### About this exercise
Scan the data below. Pull out each line where "both" occurs.

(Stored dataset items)
/---
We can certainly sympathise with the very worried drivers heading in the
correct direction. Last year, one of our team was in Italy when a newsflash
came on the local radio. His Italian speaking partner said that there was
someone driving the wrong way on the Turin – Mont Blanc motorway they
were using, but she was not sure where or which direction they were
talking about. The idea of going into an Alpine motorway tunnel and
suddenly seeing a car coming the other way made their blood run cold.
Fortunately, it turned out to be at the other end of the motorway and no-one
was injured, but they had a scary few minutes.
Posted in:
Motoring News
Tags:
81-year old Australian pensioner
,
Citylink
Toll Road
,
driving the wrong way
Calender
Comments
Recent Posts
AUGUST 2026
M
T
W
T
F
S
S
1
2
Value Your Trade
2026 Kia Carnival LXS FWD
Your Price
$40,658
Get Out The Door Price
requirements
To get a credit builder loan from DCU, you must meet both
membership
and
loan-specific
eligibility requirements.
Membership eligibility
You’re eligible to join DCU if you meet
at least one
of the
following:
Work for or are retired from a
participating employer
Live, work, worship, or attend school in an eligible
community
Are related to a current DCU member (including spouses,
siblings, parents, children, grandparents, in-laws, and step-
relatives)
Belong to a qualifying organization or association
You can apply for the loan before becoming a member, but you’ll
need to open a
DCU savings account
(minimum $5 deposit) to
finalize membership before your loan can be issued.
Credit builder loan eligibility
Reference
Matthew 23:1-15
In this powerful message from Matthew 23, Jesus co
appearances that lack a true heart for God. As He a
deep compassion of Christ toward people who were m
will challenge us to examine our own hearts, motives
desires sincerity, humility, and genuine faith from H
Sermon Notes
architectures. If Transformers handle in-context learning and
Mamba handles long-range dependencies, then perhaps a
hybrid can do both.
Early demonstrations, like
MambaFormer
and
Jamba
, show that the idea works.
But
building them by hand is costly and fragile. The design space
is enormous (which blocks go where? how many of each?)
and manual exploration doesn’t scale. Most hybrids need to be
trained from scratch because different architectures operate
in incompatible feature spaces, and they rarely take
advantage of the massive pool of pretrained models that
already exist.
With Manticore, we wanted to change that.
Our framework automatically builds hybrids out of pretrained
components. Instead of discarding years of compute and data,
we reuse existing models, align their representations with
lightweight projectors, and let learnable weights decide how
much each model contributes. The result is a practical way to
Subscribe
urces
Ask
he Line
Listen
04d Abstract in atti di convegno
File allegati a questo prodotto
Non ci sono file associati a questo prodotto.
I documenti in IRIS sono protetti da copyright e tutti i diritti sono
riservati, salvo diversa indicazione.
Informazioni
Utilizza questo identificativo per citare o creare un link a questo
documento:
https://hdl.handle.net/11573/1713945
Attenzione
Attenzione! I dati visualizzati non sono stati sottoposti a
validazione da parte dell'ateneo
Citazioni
\---
### Result of the task
To get a credit builder loan from DCU, you must meet both
hybrid can do both.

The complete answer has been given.